Oil Imports Add To Further Woes
India is the third-largest oil importer in the world. With Brent crude prices, the main international benchmark, rising to $120/barrel, every country felt the pressure. Oil prices were up nearly 10% on Monday and touched $85/barrel, and tensions in the Strait of Hormuz seem to be a never-ending nightmare now.
The United States has launched a series of missiles at Iran, and in retaliation, Iranian forces struck back against the United Arab Emirates, Qatar, Kuwait, Oman, and Bahrain in response to the US strikes.
"While the global oil market balance looks set to swing back to surplus towards the end of the year, the forecast hinges on the assumption that tanker flows through the Strait will gradually recover, allowing producers to restart fields and refiners in the Middle East and elsewhere to resume product shipments," according to the International Energy Agency's report, which was published on .
"Renewed exchanges of fire in the Gulf this week highlight the risks of not reaching a lasting peace agreement, which is a must for the normalisation in oil markets."
Rupee, Nifty 50 and Sensex: Not That 'Strait' Forward
The rupee has depreciated about 11-12 percent since early 2025 and rising oil prises could push rupee down to even 100 against the US dollar, according to foreign exchange strategists.
"Oil prices climbed after renewed geopolitical tensions in the Middle East and concerns over disruptions to supplies through the Strait of Hormuz.
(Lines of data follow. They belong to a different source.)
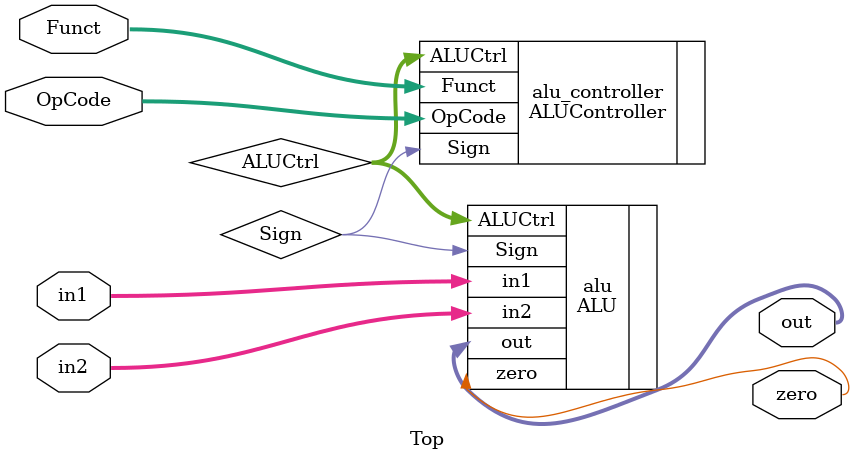
<source format=v>

`timescale 1ns/1ps
module Top (input [5:0] OpCode,
            input [5:0] Funct,
            input [31:0] in1,
            input [31:0] in2,
            output [31:0] out,
            output zero
           );
    
    wire [4:0] ALUCtrl;
    wire Sign;

    ALUController alu_controller(.OpCode(OpCode), .Funct(Funct), .ALUCtrl(ALUCtrl), .Sign(Sign));
    ALU alu(.ALUCtrl(ALUCtrl), .Sign(Sign), .in1(in1), .in2(in2), .out(out), .zero(zero));

endmodule

</source>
India being a major oil importer, higher crude prices remain negative for the rupee," said Anil Kumar Bhansali, Head of Treasury and Executive Director, Finrex Treasury Advisors LLP,
"Demand for the US dollar increased as investors moved toward safe-haven assets amid heightened geopolitical uncertainty putting pressure on most Asian currencies, including the rupee."
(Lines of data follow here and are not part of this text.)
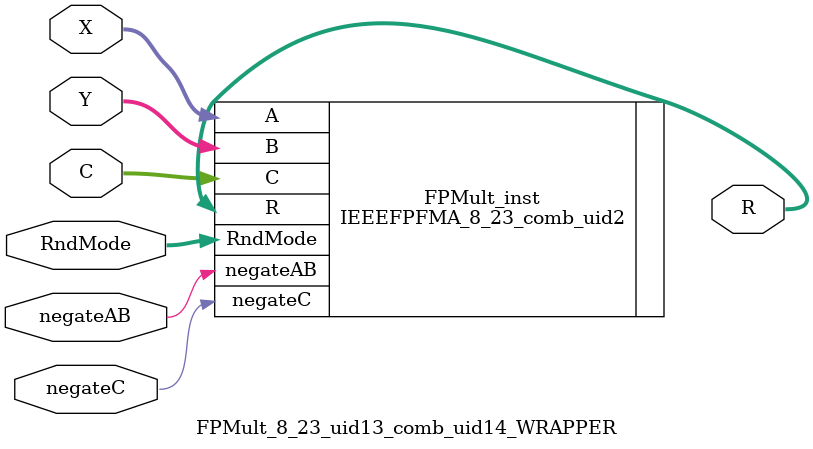
<source format=sv>
`timescale 1ns / 1ps


module FPMult_8_23_uid13_comb_uid14_WRAPPER(

    input                [31:0] X,
    input                [31:0] Y,
    input                [31:0] C,
    input                negateAB,
    input                negateC,
    input          [1:0] RndMode,
    output logic         [31:0] R


);

  // Instantiate the top VHDL module
  IEEEFPFMA_8_23_comb_uid2 FPMult_inst (
    .A(X),
    .B(Y),
    .C(C), 
    .negateAB(negateAB),
    .negateC(negateC),
    .RndMode(RndMode),
    .R(R)
  );

endmodule

</source>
The trend continues for the Indian stock market too. Nifty and Sensex have both dropped more than 7% this year so far and if the uncertainties continue, chances are FII outflow will increase.
All in all, the Strait of Hormuz may be just 20 miles wide at its narrowest point, but for India, its impact stretches far beyond oil. From the rupee and inflation to trade and stock markets, what happens in this tiny waterway could shape the country's economic outlook for months to come.